**What is being asked**
Copy out the lines of every record below word for word, leaving out the pictures.

**Data to use**
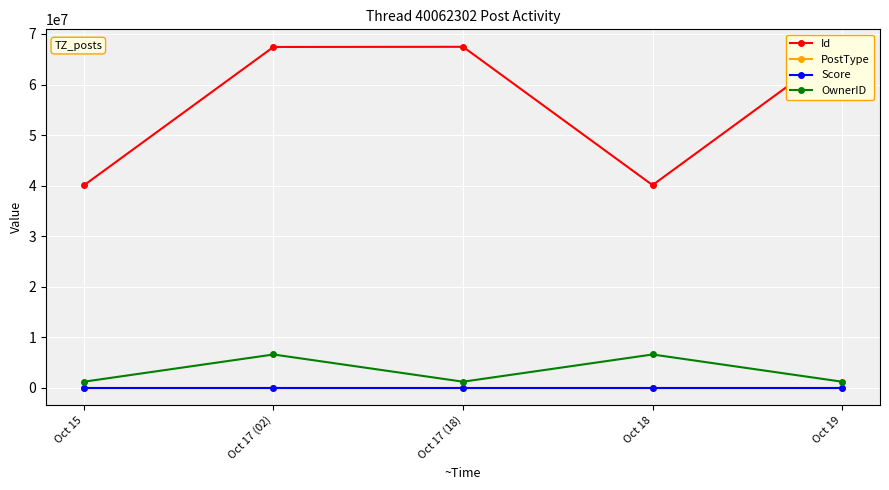

Rank the categories by OwnerID value from lowest to highest.

Oct 15, Oct 17 (18), Oct 19, Oct 17 (02), Oct 18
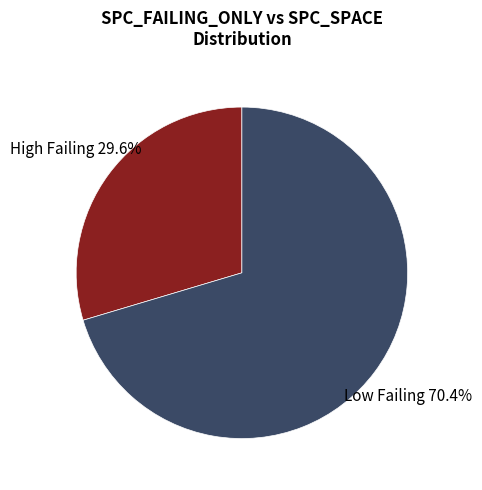

Approximately how many times larger is the value at High Failing compared to Low Failing?

0.4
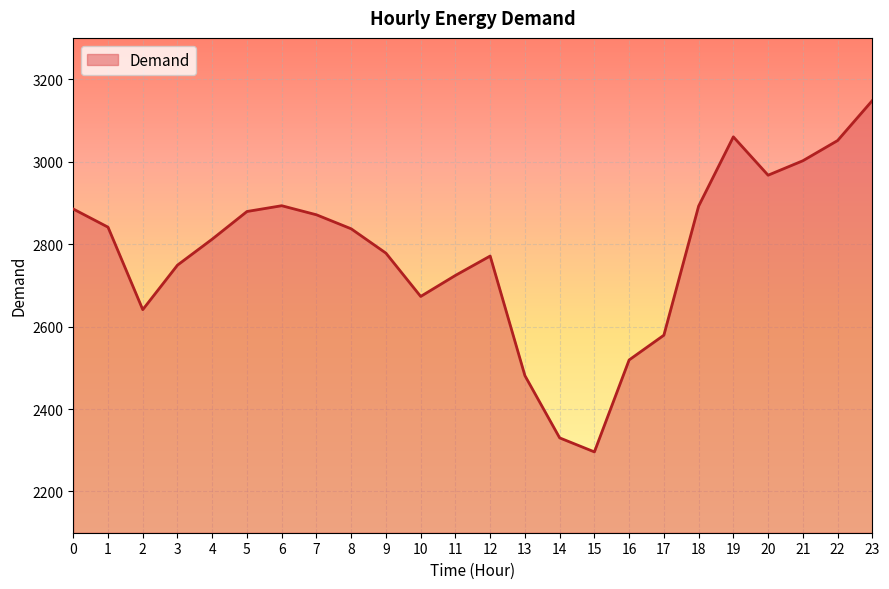

The value at 5 is 4634. True or false?

False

**Response**
Rank the categories by OwnerID value from lowest to highest.

Oct 15, Oct 17 (18), Oct 19, Oct 17 (02), Oct 18

Approximately how many times larger is the value at High Failing compared to Low Failing?

0.4

The value at 5 is 4634. True or false?

False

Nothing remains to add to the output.